Modeling clouds and their response to global warming is still one of the largest sources of uncertainties in projecting future climate [1,2,3]. Specifically, the timing of clouds can modulate Earth’s energy balance because daytime clouds can reflect solar radiation but nighttime clouds keep the thermal radiation, showing contrasting effects on the global temperature [4]. The presence of clouds at different times of the day, often referred to as the diurnal cloud cycle (DCC), has recently received much research attention [5,6,7,8]. Most of these studies found biases in DCC simulation particularly over the land [2], where the atmospheric convection and cloud dynamics can be strongly controlled by surface heat flux [9,10,11]. This land–atmosphere interaction is particularly difficult to simulate as the small-scale convective physics is not explicitly represented in climate models [12], possibly contributing to the uncertainties in climate projections [4].

Moreover, the DCC also seems to shift in response to global warming, thus potentially playing a significant role in controlling future climate [6,13]. In response to global warming, hydrological process, atmospheric stability, and vegetation may experience certain changes [2,14], thus influencing the atmospheric convection and possibly shifting the DCC [14,15,16]. This forms a critical feedback loop and could be one of the significant components of the overall cloud radiative effects (CREs). It has been found that the difference between daytime and nighttime cloud fraction is strongly correlated with the Pacific decadal oscillation (PDO) [6], an important indicator of large-scale circulation [17]. It is also found that the changes in the diurnal cycle of tropical high clouds are in agreement with the trends of the global mean temperature [13]. Given its strong impacts on Earth’s energy balance, the DCC may play a significant role in modulating future climate.

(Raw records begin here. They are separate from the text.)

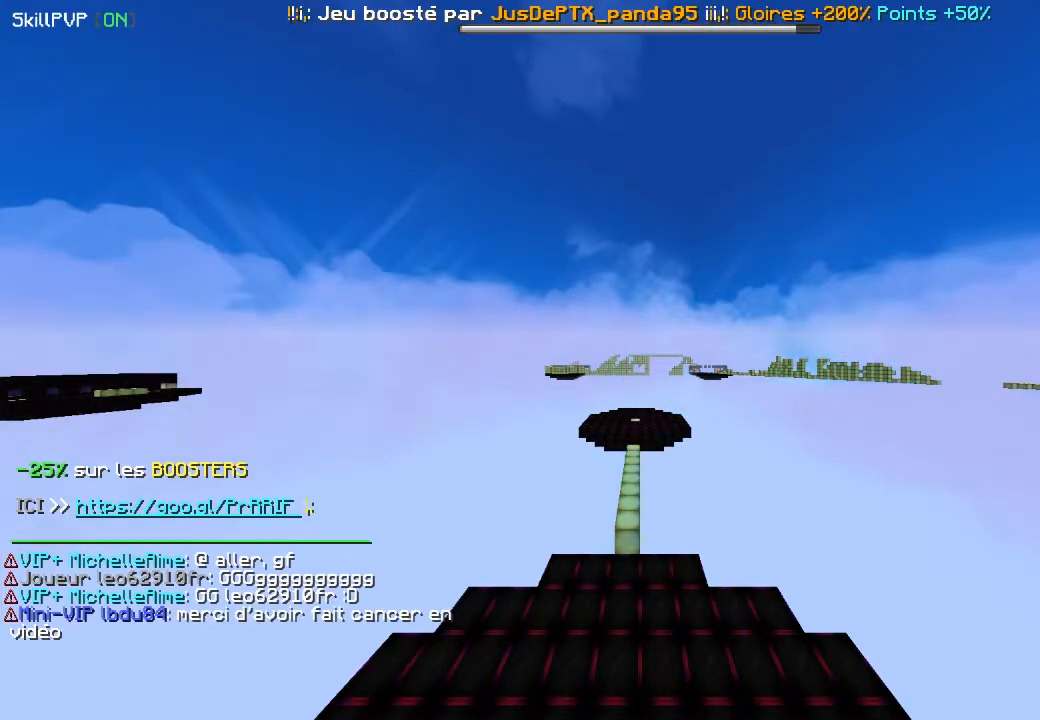
{"keys": [], "mouse": ["right"], "events": [[400, "mouse_right", "down"]]}
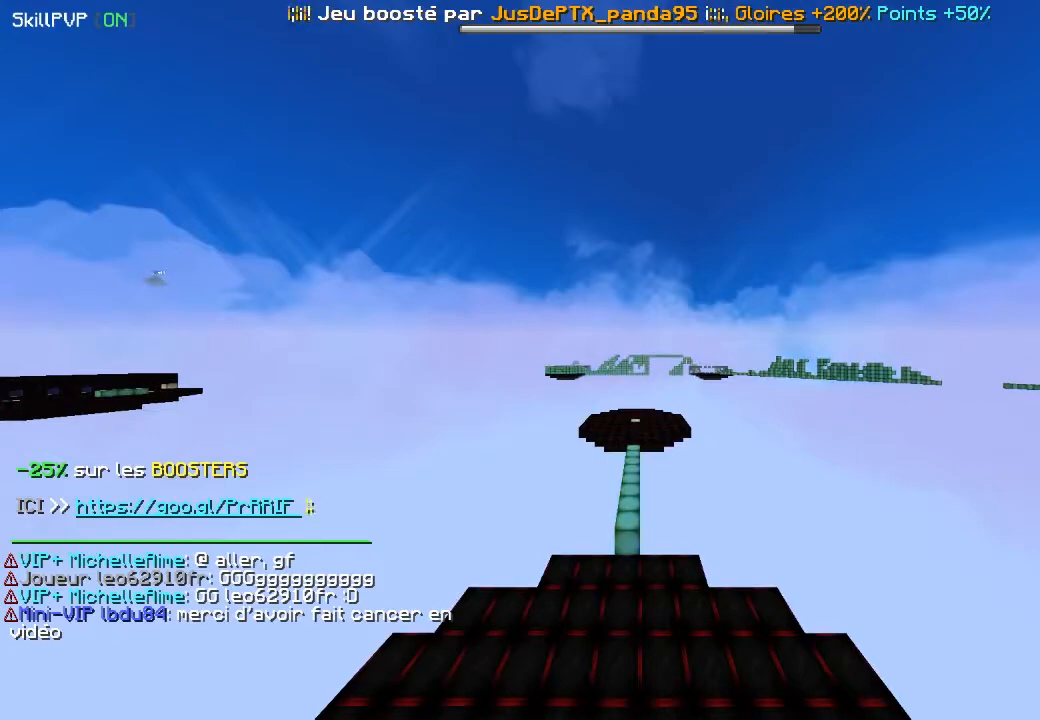
{"keys": [], "mouse": [], "events": [[133, "mouse_right", "up"]]}
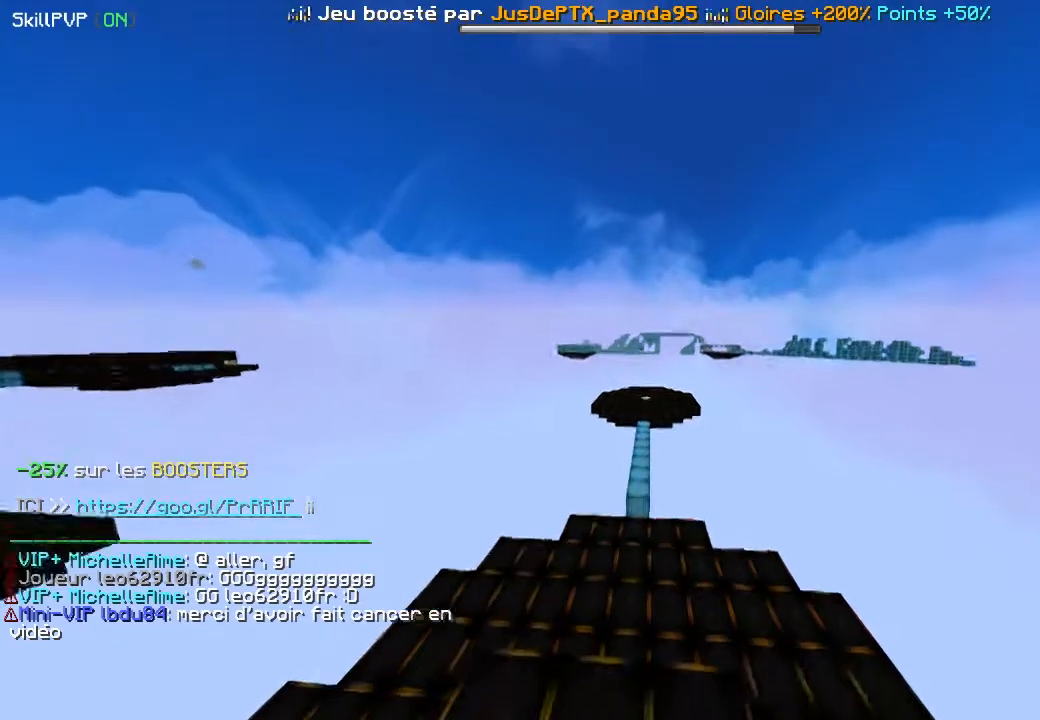
{"keys": [], "mouse": [], "events": []}
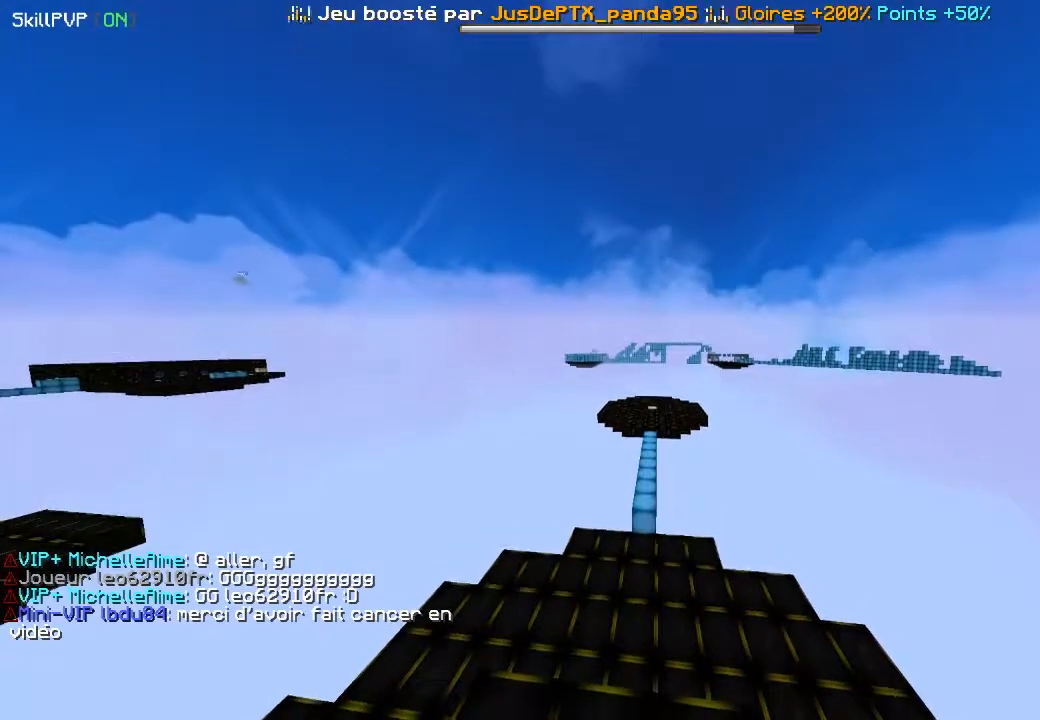
{"keys": [], "mouse": [], "events": []}
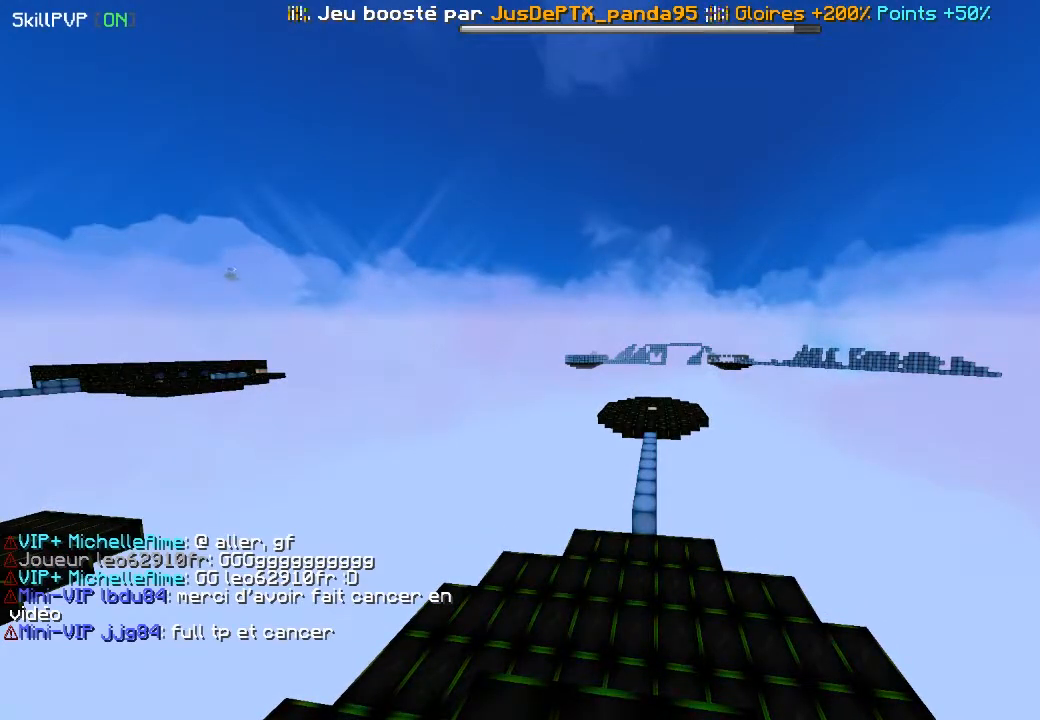
{"keys": [], "mouse": [], "events": []}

While some studies show changes in DCC simulation in the latest climate models [7], limited information has been offered regarding its impacts on Earth’s energy balance and its role in adjusting climate sensitivity, a key metric measuring the global temperature increase response to a doubling of atmospheric carbon dioxide concentration. It has been reported that the latest CMIP6 models have the largest variations in climate sensitivity, ranging from 1.8 to 5.6 °C, which may be associated with the large inter-model spread of CREs [2,18,19,20]. While great efforts have been devoted to deciphering the key cloud features in controlling climate projections, less attention has been paid to the DCC changes, which may offer new insight into our understanding of the uncertainties in climate projections.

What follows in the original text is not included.